Saturday, May 7, 2016

Desperado

"Desperado, why don't you come to your senses, you've been out riding fences for so long now;
Oh your a hard one, I know that you've got your reasons, these things that are pleasing you will hurt you somehow>" - Lyrics to a song by The Eagles

Is it just me or is the world filled with a lot of Deperados?  The central bankers of the world are desperately doing their best to convince the world that more debt is the solution to our problems and are considering more desperate measures to pump more useless money into a flagging economy in a desperate attempt to stave off the inevitable.  The general population is not convinced and is showing its frustrations at the polls by desperately buying in to the rhetorical garbage that is coming from the mouths of the Presidential candidates.  Not only will the policies of either candidate not solve the man in the streets woes, but some of them will create a far larger mess but we will see who takes over in November and deal with that then.

Through all of this the stock market continues to toy with new highs but has yet to print any for over a year and we are now into the May to October low volume trading period so anything can happen.  To me it is truly amazing that the stock market is up at all for the year; corporate sales and earnings are continuing to decline (GAAP earnings were down 15% in 2015 and were down another 8% year over year in Q1 for  the S&P 500), two thirds of the companies reporting earnings cut guidance for the second quarter, GDP growth in the first quarter was only 0.5% and business investment in Q1 was the lowest since the 2009 recession.

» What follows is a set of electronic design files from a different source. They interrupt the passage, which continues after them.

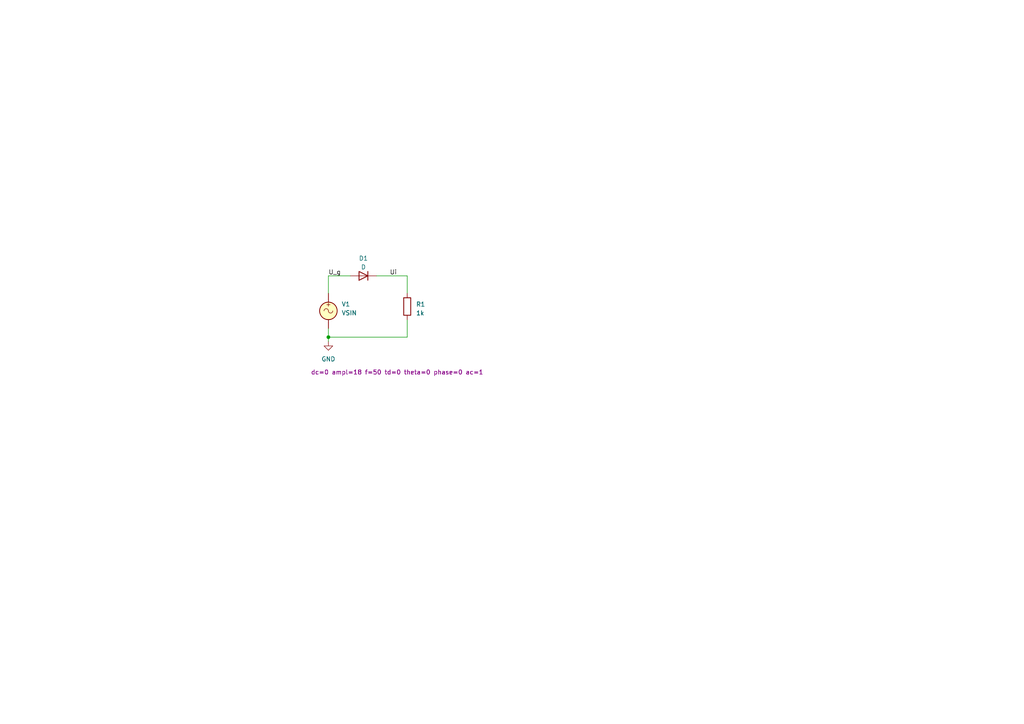
<source format=kicad_sch>
(kicad_sch (version 20230121) (generator eeschema)

  (uuid 5fb1e4be-3cc6-405b-af95-cb71147b3697)

  (paper "A4")

  

  (junction (at 95.25 97.79) (diameter 0) (color 0 0 0 0)
    (uuid 3a1c9346-8ed9-4000-bed7-dc7016435c40)
  )

  (wire (pts (xy 118.11 97.79) (xy 95.25 97.79))
    (stroke (width 0) (type default))
    (uuid 1035f2f2-f042-4edf-ba95-2047ccd00898)
  )
  (wire (pts (xy 95.25 80.01) (xy 101.6 80.01))
    (stroke (width 0) (type default))
    (uuid 23d8c9bb-4e44-4c22-ad1b-8d9293272c91)
  )
  (wire (pts (xy 109.22 80.01) (xy 118.11 80.01))
    (stroke (width 0) (type default))
    (uuid 46aaa449-b45f-42cf-a15b-fa19f36f19c1)
  )
  (wire (pts (xy 95.25 85.09) (xy 95.25 80.01))
    (stroke (width 0) (type default))
    (uuid b2473a5a-e9ad-4ab2-9d1c-947960a6cd19)
  )
  (wire (pts (xy 95.25 97.79) (xy 95.25 95.25))
    (stroke (width 0) (type default))
    (uuid de002822-8a9e-4b19-8e53-626f1d223fa7)
  )
  (wire (pts (xy 118.11 92.71) (xy 118.11 97.79))
    (stroke (width 0) (type default))
    (uuid df4a436c-0e6f-43b6-bbce-f1ce0aff2a10)
  )
  (wire (pts (xy 118.11 80.01) (xy 118.11 85.09))
    (stroke (width 0) (type default))
    (uuid e9cfc290-dbeb-4f14-aa6c-4888d6c92979)
  )
  (wire (pts (xy 95.25 97.79) (xy 95.25 99.06))
    (stroke (width 0) (type default))
    (uuid f5671f5a-454f-484d-b63e-c58a5d570234)
  )

  (label "Ui" (at 113.03 80.01 0) (fields_autoplaced)
    (effects (font (size 1.27 1.27)) (justify left bottom))
    (uuid 8efbf8dd-657a-4006-9298-27056351aec2)
  )
  (label "U_g" (at 95.25 80.01 0) (fields_autoplaced)
    (effects (font (size 1.27 1.27)) (justify left bottom))
    (uuid e588976e-c606-4266-a5c5-694af763e75c)
  )

  (symbol (lib_id "power:GND") (at 95.25 99.06 0) (unit 1)
    (in_bom yes) (on_board yes) (dnp no) (fields_autoplaced)
    (uuid 04b06969-6230-4254-85cc-ddaaf9bb639d)
    (property "Reference" "#PWR01" (at 95.25 105.41 0)
      (effects (font (size 1.27 1.27)) hide)
    )
    (property "Value" "GND" (at 95.25 104.14 0)
      (effects (font (size 1.27 1.27)))
    )
    (property "Footprint" "" (at 95.25 99.06 0)
      (effects (font (size 1.27 1.27)) hide)
    )
    (property "Datasheet" "" (at 95.25 99.06 0)
      (effects (font (size 1.27 1.27)) hide)
    )
    (pin "1" (uuid d9e3a97f-83b1-45fc-a122-7be95fe483e9))
    (instances
      (project "Polvalni_usmernik_dioda"
        (path "/5fb1e4be-3cc6-405b-af95-cb71147b3697"
          (reference "#PWR01") (unit 1)
        )
      )
    )
  )

  (symbol (lib_id "Device:D") (at 105.41 80.01 180) (unit 1)
    (in_bom yes) (on_board yes) (dnp no) (fields_autoplaced)
    (uuid 70c6719a-23c0-4538-87ce-bd61bdac984e)
    (property "Reference" "D1" (at 105.41 74.93 0)
      (effects (font (size 1.27 1.27)))
    )
    (property "Value" "D" (at 105.41 77.47 0)
      (effects (font (size 1.27 1.27)))
    )
    (property "Footprint" "" (at 105.41 80.01 0)
      (effects (font (size 1.27 1.27)) hide)
    )
    (property "Datasheet" "~" (at 105.41 80.01 0)
      (effects (font (size 1.27 1.27)) hide)
    )
    (property "Sim.Device" "D" (at 105.41 80.01 0)
      (effects (font (size 1.27 1.27)) hide)
    )
    (property "Sim.Pins" "1=K 2=A" (at 105.41 80.01 0)
      (effects (font (size 1.27 1.27)) hide)
    )
    (pin "1" (uuid 81798a40-39d8-4214-9827-73d5ef346fc0))
    (pin "2" (uuid 2a855030-4c5b-4678-a104-32c46657e15b))
    (instances
      (project "Polvalni_usmernik_dioda"
        (path "/5fb1e4be-3cc6-405b-af95-cb71147b3697"
          (reference "D1") (unit 1)
        )
      )
    )
  )

  (symbol (lib_id "Simulation_SPICE:VSIN") (at 95.25 90.17 0) (unit 1)
    (in_bom yes) (on_board yes) (dnp no)
    (uuid b4e54375-98e0-4962-a9dc-917d49675507)
    (property "Reference" "V1" (at 99.06 88.2292 0)
      (effects (font (size 1.27 1.27)) (justify left))
    )
    (property "Value" "VSIN" (at 99.06 90.7692 0)
      (effects (font (size 1.27 1.27)) (justify left))
    )
    (property "Footprint" "" (at 95.25 90.17 0)
      (effects (font (size 1.27 1.27)) hide)
    )
    (property "Datasheet" "~" (at 95.25 90.17 0)
      (effects (font (size 1.27 1.27)) hide)
    )
    (property "Sim.Pins" "1=+ 2=-" (at 95.25 90.17 0)
      (effects (font (size 1.27 1.27)) hide)
    )
    (property "Sim.Params" "dc=0 ampl=18 f=50 td=0 theta=0 phase=0 ac=1" (at 90.17 107.95 0)
      (effects (font (size 1.27 1.27)) (justify left))
    )
    (property "Sim.Type" "SIN" (at 95.25 90.17 0)
      (effects (font (size 1.27 1.27)) hide)
    )
    (property "Sim.Device" "V" (at 95.25 90.17 0)
      (effects (font (size 1.27 1.27)) (justify left) hide)
    )
    (pin "1" (uuid 168080e1-3bde-431b-a857-6d343e8f43ef))
    (pin "2" (uuid badb4494-f7bd-4683-8cfe-6686d5407175))
    (instances
      (project "Polvalni_usmernik_dioda"
        (path "/5fb1e4be-3cc6-405b-af95-cb71147b3697"
          (reference "V1") (unit 1)
        )
      )
    )
  )

  (symbol (lib_id "Device:R") (at 118.11 88.9 0) (unit 1)
    (in_bom yes) (on_board yes) (dnp no) (fields_autoplaced)
    (uuid c9b9b03c-003a-4a75-812d-78bd745d9b30)
    (property "Reference" "R1" (at 120.65 88.265 0)
      (effects (font (size 1.27 1.27)) (justify left))
    )
    (property "Value" "1k" (at 120.65 90.805 0)
      (effects (font (size 1.27 1.27)) (justify left))
    )
    (property "Footprint" "" (at 116.332 88.9 90)
      (effects (font (size 1.27 1.27)) hide)
    )
    (property "Datasheet" "~" (at 118.11 88.9 0)
      (effects (font (size 1.27 1.27)) hide)
    )
    (property "Sim.Device" "R" (at 118.11 88.9 0)
      (effects (font (size 1.27 1.27)) hide)
    )
    (property "Sim.Pins" "1=+ 2=-" (at 118.11 88.9 0)
      (effects (font (size 1.27 1.27)) hide)
    )
    (pin "1" (uuid 27521a9d-1775-45ed-82b5-1229b9df4343))
    (pin "2" (uuid 55cbd405-a166-4179-9e80-b1bab28dad58))
    (instances
      (project "Polvalni_usmernik_dioda"
        (path "/5fb1e4be-3cc6-405b-af95-cb71147b3697"
          (reference "R1") (unit 1)
        )
      )
    )
  )

  (sheet_instances
    (path "/" (page "1"))
  )
)

</source>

With all of these negative data points plus rising oil prices and poor economic activity being reported across the globe I firmly believe that we are entering the end game in terms of the stock market.  As I have mentioned repeatedly though the Federal Reserve will come to its rescue with more support in the form of rate cuts (possibly going negative to join the global party) and money stimulus.  The issue is that the impact of further rate cuts and monetary stimulus will be muted and the results of trillions of dollars of stimulus is weak economic growth and a faltering labor market.  The next step will more than likely be the "helicopter" method coined by Ben Bernanke.  The idea is to go around the banks and directly to the consumer by throwing money out the side of a helicopter!  Sounds like a great and well thought out plan like the rest of the central bank's policies!

All of these desperate attempts at stimulus are not providing the economic windfall that was predicted and more stimulus will not magically create jobs or increase productivity.  In fact productivity has continued to lag as the burden of debt is creating an economic drag that has crowded out the private sector (and more importantly the small business and middle class) resulting in continued lackluster growth and fractions within political parties.  Adding more debt will not magically solve these issues but will create a larger problem.  In this highly volatile environment if you are not posturing yourself for the inevitable then you are opening yourself up to enormous risk.  My advice is to look to gold stocks and alternative investments or go to cash but either way exit as soon as possible.